PUP
The Dream is Over

PUP - The Dream is Over

PUP’s aesthetic isn’t a cool one. It’s not wrapped in two layers of irony, obsessed with a worldview, or holier-than-thou. Words that can describe both the band and The Dream Is Over are simple ones: loud, brash, louder, unsettled, loudest. In fact, naming their album The Dream Is Over is probably the most complicated thing about it, if only because it requires a backstory. (A doctor gave singer Stefan Babcock an apocalyptic diagnosis after observing his shredded vocal chords. But you know that already.) Everything else is pretty straightforward.

The Dream Is Over is a road album, but one that spends quite a bit of time discussing the home left behind. Toronto is a place I know nothing about, but the people (and pets) watching from the driveway as the van pulls away are all too familiar. Like fellow Canadians Japandroids before them, Pup speed through their songs with something that sounds like youthful abandon, but is actually much more evolved.
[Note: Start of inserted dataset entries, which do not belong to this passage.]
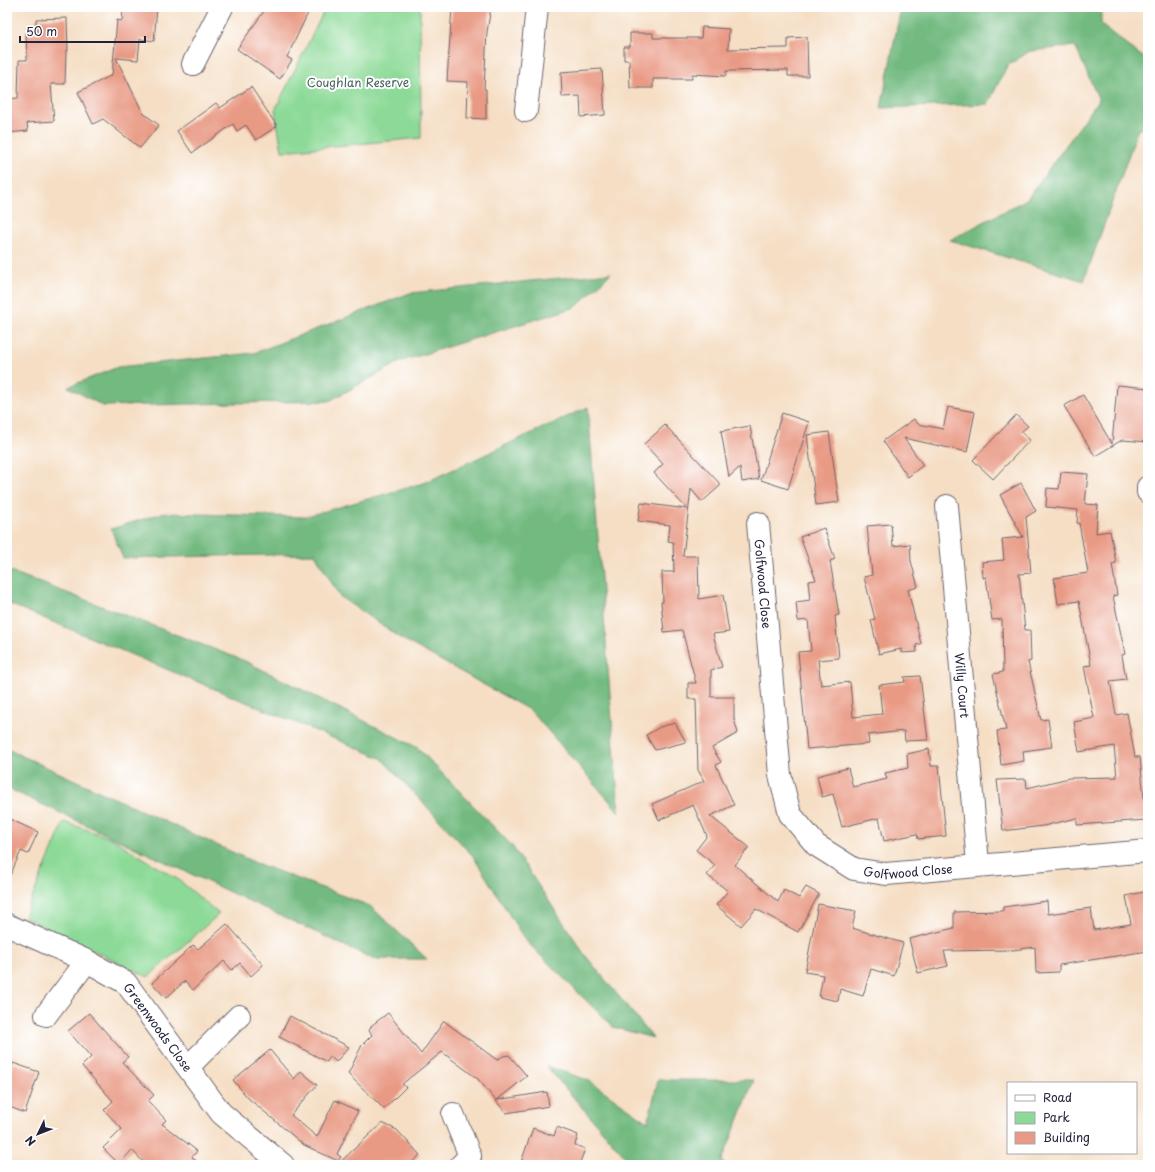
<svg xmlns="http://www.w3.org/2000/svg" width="1155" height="1172" font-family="'Playpen Sans',sans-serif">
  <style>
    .green { fill: #8dda98; stroke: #587e6a }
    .forest { fill: #72ba80; stroke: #4a6e5e }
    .building { fill: #e99a84 }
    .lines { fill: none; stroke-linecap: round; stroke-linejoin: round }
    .minor-casing { stroke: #6c646b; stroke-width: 24 }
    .minor { stroke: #fff; stroke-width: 22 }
    .labels { text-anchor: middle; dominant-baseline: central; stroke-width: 4; stroke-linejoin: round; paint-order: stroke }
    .park-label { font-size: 12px; fill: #47625c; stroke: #fff }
    .street-label { font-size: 12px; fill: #22223b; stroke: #fff }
  </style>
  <rect width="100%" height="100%" fill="#fff"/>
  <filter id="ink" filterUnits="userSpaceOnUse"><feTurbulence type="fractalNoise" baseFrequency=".025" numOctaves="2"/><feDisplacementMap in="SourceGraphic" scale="8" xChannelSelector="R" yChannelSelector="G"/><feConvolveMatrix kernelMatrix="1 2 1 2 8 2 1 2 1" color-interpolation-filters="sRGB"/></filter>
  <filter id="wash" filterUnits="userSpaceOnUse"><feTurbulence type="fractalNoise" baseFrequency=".012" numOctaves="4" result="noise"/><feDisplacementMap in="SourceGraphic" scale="16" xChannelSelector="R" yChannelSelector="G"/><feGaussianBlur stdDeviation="0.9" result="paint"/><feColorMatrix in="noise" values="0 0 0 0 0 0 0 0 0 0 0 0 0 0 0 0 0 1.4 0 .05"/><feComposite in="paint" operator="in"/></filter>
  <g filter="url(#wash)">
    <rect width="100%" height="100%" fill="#f5dec4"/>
    <g class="green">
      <path d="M 326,7 L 420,7 L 421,138 L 282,151 L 275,110 Z"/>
      <path d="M 64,822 L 111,838 L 179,880 L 219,914 L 148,977 L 24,917 Z"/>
    </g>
    <g class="forest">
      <path d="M 901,7 L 1101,7 L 1101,25 L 1148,61 L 1148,129 L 1138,129 L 1084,281 L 950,240 L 1027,199 L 1099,100 L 1075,46 L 1030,51 L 1007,66 L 988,104 L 881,108 Z"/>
      <path d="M 611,273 L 576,307 L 402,361 L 329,401 L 103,406 L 68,387 L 118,367 L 254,353 L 410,293 Z"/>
      <path d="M 588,407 L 619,812 L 531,711 L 404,640 L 340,597 L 315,554 L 123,558 L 111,529 L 163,513 L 304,517 L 424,483 Z"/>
      <path d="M 7,570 L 245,661 L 418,748 L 512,846 L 585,955 L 653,1038 L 613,1027 L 525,940 L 473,856 L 381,758 L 7,603 Z"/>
      <path d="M 7,749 L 256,863 L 370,906 L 427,959 L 373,959 L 7,788 Z"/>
      <path d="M 546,1066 L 588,1080 L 648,1122 L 658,1080 L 754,1080 L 722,1161 L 725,1165 L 632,1165 Z"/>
    </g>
    <g id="blocks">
      <g class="building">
        <path d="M 123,7 L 157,7 L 154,41 L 140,39 L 138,60 L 116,58 L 143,113 L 159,125 L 140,148 L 103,119 L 93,124 L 78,92 L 112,75 L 117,20 L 122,21 Z"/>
        <path d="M 267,7 L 296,7 L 308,13 L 287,57 L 292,60 L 280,79 L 237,49 Z"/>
        <path d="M 452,7 L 491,7 L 487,32 L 484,89 L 486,89 L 486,119 L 467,118 L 468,82 L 447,81 Z"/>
        <path d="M 67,18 L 68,51 L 66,51 L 65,84 L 51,84 L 54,121 L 27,123 L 28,131 L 8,133 L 7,99 L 18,98 L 19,60 L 27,60 L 26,33 L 37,33 L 36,19 Z"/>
        <path d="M 702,27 L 729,29 L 728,49 L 788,48 L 788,38 L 807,37 L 808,76 L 788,76 L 788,70 L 726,71 L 726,76 L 692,74 L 692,79 L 653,79 L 653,88 L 630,88 L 629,60 L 624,60 L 624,47 L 630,47 L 630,33 L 653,33 L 653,38 L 701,38 Z"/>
        <path d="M 602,69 L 605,115 L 581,117 L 580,96 L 562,97 L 561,72 Z"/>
        <path d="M 251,87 L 277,126 L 256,140 L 246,125 L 237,131 L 233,124 L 192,153 L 177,131 L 216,103 L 220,108 Z"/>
        <path d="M 1117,385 L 1148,388 L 1148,442 L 1122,440 L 1095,456 L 1064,406 L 1083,395 L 1112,444 Z"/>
        <path d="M 948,407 L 975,412 L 967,452 L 904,438 L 923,465 L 908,477 L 883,441 L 914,419 L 918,424 L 943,429 Z"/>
        <path d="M 782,413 L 809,422 L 788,489 L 761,480 Z"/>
        <path d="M 1016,415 L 1028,426 L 1021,432 L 1030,440 L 993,479 L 973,460 Z"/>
        <path d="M 665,425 L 721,485 L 702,502 L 691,489 L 683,556 L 698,556 L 699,599 L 723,595 L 729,632 L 713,634 L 722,667 L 711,670 L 711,697 L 734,697 L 734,719 L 738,733 L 712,748 L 721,762 L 716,765 L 734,805 L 710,816 L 749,847 L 735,865 L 778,902 L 784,890 L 799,898 L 806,887 L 819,894 L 798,932 L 756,909 L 741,926 L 716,905 L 728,891 L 707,875 L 715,865 L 696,850 L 707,836 L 693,805 L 659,820 L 652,804 L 704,781 L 698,770 L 696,699 L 688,699 L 688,683 L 696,683 L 682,630 L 664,632 L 661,602 L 663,602 L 662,572 L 674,572 L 673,542 L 668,541 L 670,525 L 638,521 L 641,503 L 687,509 L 654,473 L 663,464 L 644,444 Z"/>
        <path d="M 750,426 L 759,479 L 742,482 L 740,467 L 729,477 L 721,431 Z"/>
        <path d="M 829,432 L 839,502 L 816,505 L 807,435 Z"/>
        <path d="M 1061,472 L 1088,474 L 1085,504 L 1098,505 L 1096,533 L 1110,531 L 1116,563 L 1112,564 L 1117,595 L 1113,596 L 1125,654 L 1122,655 L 1126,679 L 1110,681 L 1116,715 L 1127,713 L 1135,757 L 1140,757 L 1146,820 L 1077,825 L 1077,818 L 1043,826 L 1003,831 L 997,780 L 1026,779 L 1027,788 L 1069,778 L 1117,777 L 1114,746 L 1079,752 L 1074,722 L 1094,718 L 1084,666 L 1091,665 L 1079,601 L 1058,604 L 1054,578 L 1088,573 L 1079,523 L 1077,523 L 1078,510 L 1046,507 L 1047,488 L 1059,489 Z"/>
        <path d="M 1021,483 L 1036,511 L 1026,517 L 1031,573 L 1019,574 L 1025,630 L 1030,630 L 1031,661 L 1028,662 L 1041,720 L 1048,719 L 1052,747 L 1023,751 L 1024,761 L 1001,765 L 997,731 L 1006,730 L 993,674 L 1003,672 L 1002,619 L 992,620 L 986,577 L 983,578 L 982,562 L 1004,560 L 1002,539 L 1023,537 L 1000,495 Z"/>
        <path d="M 891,524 L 893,546 L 910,544 L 911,561 L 918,587 L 908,590 L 921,644 L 916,645 L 917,652 L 901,653 L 901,649 L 879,654 L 871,620 L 875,619 L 864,577 L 872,575 L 867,526 Z"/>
        <path d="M 824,528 L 835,559 L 830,561 L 839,615 L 835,616 L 839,658 L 818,660 L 821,685 L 850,682 L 853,717 L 882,714 L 879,685 L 905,682 L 904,677 L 920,676 L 928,740 L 905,741 L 904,731 L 868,735 L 869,744 L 807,749 L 798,652 L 811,651 L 808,620 L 798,621 L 796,602 L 810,600 L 808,581 L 816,580 L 800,537 Z"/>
        <path d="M 675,723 L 686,742 L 655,750 L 646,735 L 660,727 Z"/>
        <path d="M 929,749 L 931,766 L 939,766 L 946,836 L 918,839 L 917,834 L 884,841 L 879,818 L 842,827 L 833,794 L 822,797 L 817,776 L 848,768 L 853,787 L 887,779 L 885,773 L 908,768 L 907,754 Z"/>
        <path d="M 7,818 L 38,832 L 28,854 L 21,851 L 7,882 Z"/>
        <path d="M 1148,891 L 1148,951 L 1059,965 L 1059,972 L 1036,973 L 1035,947 L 1013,950 L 944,951 L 948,966 L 918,973 L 909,939 L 954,928 L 954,912 L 1003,911 L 1003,907 L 1047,901 L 1048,914 L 1091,908 L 1094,930 L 1131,924 L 1126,896 Z"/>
        <path d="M 818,904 L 856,911 L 852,928 L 903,943 L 894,976 L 871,969 L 863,996 L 840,989 L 838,1001 L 819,997 L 823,975 L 805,972 Z"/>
        <path d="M 227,924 L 263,965 L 251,976 L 240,963 L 232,970 L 224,961 L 193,990 L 185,981 L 166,998 L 152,983 L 193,945 L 198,949 Z"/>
        <path d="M 89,1013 L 128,1057 L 122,1062 L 154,1095 L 148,1101 L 166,1120 L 162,1124 L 197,1151 L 192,1157 L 201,1165 L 146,1165 L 132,1150 L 119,1164 L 103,1148 L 122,1129 L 104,1110 L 113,1101 L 82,1066 L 91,1057 L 68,1031 Z"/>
        <path d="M 388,1013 L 421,1054 L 444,1021 L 497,1060 L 503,1056 L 509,1055 L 527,1076 L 497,1100 L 547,1092 L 549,1106 L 506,1113 L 478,1079 L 442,1052 L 402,1084 L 406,1087 L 384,1109 L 348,1074 L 362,1045 L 372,1035 L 369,1031 L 372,1025 Z"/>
        <path d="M 290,1016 L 349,1047 L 336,1062 L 330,1056 L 327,1062 L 301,1048 L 279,1037 Z"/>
        <path d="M 270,1050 L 294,1079 L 301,1071 L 317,1085 L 291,1115 L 317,1137 L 335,1100 L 358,1111 L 337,1154 L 341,1157 L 338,1161 L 304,1145 L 248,1098 L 233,1080 Z"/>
        <path d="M 13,1063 L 39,1072 L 25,1113 L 7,1106 L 7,1081 Z"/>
        <path d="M 382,1123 L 397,1130 L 420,1155 L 409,1165 L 337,1165 Z"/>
        <path d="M 557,1127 L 578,1135 L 575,1145 L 585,1149 L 579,1165 L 520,1165 L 533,1128 L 554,1136 Z"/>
      </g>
    </g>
  </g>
  <g filter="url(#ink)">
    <use href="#blocks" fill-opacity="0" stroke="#6c646b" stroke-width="1"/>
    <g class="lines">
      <defs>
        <g id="minor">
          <path d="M 193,64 L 222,7"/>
          <path d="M 526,111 L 537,7"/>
          <path d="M 1148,487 L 1148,492"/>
          <path id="s1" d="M 947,506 L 978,864"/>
          <path id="s2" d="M 758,523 L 780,775 L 790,814 L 816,845 L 854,869 L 886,874 L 1148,851"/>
          <path id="s3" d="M 7,925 L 87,961 L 126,983 L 221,1113 L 283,1165"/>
          <path d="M 46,1015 L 87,961"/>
          <path d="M 188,1067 L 239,1016"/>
          <path d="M 453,1114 L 470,1156 L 461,1165"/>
        </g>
      </defs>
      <use href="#minor" class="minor-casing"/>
      <use href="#minor" class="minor"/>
    </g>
  </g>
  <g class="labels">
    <g class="park-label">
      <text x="358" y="82">Coughlan Reserve</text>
    </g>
    <g class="street-label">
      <text stroke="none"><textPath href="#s2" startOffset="61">Golfwood Close</textPath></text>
      <text stroke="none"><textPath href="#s1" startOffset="180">Willy Court</textPath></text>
      <text stroke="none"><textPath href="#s2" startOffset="433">Golfwood Close</textPath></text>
      <text stroke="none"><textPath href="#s3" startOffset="187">Greenwoods Close</textPath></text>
    </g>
  </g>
  <rect width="1155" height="1172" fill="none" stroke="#fff" stroke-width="24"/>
  <rect x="1007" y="1082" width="130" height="72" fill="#ffffff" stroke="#a7a7b1"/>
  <rect x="1015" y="1095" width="20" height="6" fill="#ffffff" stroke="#a7a7b1"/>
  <text x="1043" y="1102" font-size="12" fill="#22223b">Road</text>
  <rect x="1015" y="1112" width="20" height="12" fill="#8dda98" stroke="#a7a7b1"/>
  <text x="1043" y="1122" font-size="12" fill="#22223b">Park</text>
  <rect x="1015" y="1132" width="20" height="12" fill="#e99a84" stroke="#a7a7b1"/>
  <text x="1043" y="1142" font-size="12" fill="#22223b">Building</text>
  <g transform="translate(38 1134) rotate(227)" stroke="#ffffff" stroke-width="3" paint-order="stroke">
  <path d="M0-3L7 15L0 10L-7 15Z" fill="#22223b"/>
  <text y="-6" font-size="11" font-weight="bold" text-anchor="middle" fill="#22223b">N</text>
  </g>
  <path d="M20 36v6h125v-6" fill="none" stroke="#22223b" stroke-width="2"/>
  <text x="26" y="36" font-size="12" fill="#22223b" stroke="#ffffff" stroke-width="3" paint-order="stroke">50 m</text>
</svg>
Dealing with everything from newly rediscovered lost loves, the death of a cherished pet, inner-band strife and whether their so-called dream is actually worth dreaming, Pup’s second album covers a lot of ground in 31 minutes.

The opening gut punch of “If This Tour Doesn’t Kill You, I will” and “DVP” are mere refinements of the band’s snotty take on alternative music. Babcock’s voice will always skew the band towards pop-punk, but The Dream Is Over’s defining characteristic is its guitar work. Big, beautiful, messy, jittery guitar solos pop up everywhere. Babcock and Steve Sladkowski’s virtuosity on “Sleep In The Heat,” the band’s new gold standard, could turn even the hippest summer festival into a debauched mishmash of moshing bodies. The song, raucous as it is, is somewhat of a tearjerker due to it being about Babcock’s deceased chameleon Norman: “Went to the vet and cashed all my savings and loans / But it was too late / You were letting go.” It’s a good indication of how Pup deal with their problems – quiet introspection this is not – but the rapid-fire sentimentality can be just as healing.

“The Coast,” one of a few songs discussing the band’s Canadian roots, finds Babcock at his most poetic, trading subdued verses for throat-ripping screams that must give his former doctor heart palpitations. More than a little menacing, Babcock’s declaration of “Now you know what’s eating me!” will be a hell of a lot of fun to scream back at him on the road this summer. “Old Wounds” is perhaps the album’s only miss, as it doubles down on screeches from both Babcock’s voice and Sladkowski’s guitars. Its discord slathered atop dissonance, and it’s The Dream Is Over’s only merely ok song.

“My Life Is Over And I Couldn’t Be Happier” shows how fine that line is though, as its a classic punk middle finger to a scorned lover that takes disjointed guitar thrashes and transforms them into a catchy song still more pop than anything else. “Can’t Win” is all gang vocals and existential malaise, while “Familiar Patterns” contains The Dream Is Over’s thesis: “They used to say ‘don’t quit your day job’ / Guess what? I never had one!” Eff you, the accounting firm Ernst & Young or whatever.

While this idiot’s choice for album closer initially would have been “Sleep In The Heat,” the band astutely went with “Pine Point.” Beginning as a retro, slow-burning rocker with some horrifying bits of storytelling (“My older brother died when we were kids / His best friend was wasted at the wheel”), it sounds closer to canine brethren Dr. Dog than Pup. And at first blush, it seems content to follow the all-too-familiar slow-yet-epic finale trope; we’ve been going 90 MPH this whole time, why pump the breaks now? But this is Pup, and this is far from a chance to catch your breath. The song culminates in something that is equal parts pretty(ish) and devastating; something that feels bigger than a Summer 2016 release. In another time, it could be an honest-to-goodness classic, a song as inward as it is motivational. “I hope you know / I hope you know what you’re doing after all / I hope that you know what you’re doing,” Babcock implores, both to us and himself. It’s a typically simple statement, but one Babcock feels necessary to both end the album with and repeat three times. And if there’s one thing you learn on The Dream Is Over, it’s that knowing what you’re doing and knowing what you want to be doing are two very separate things.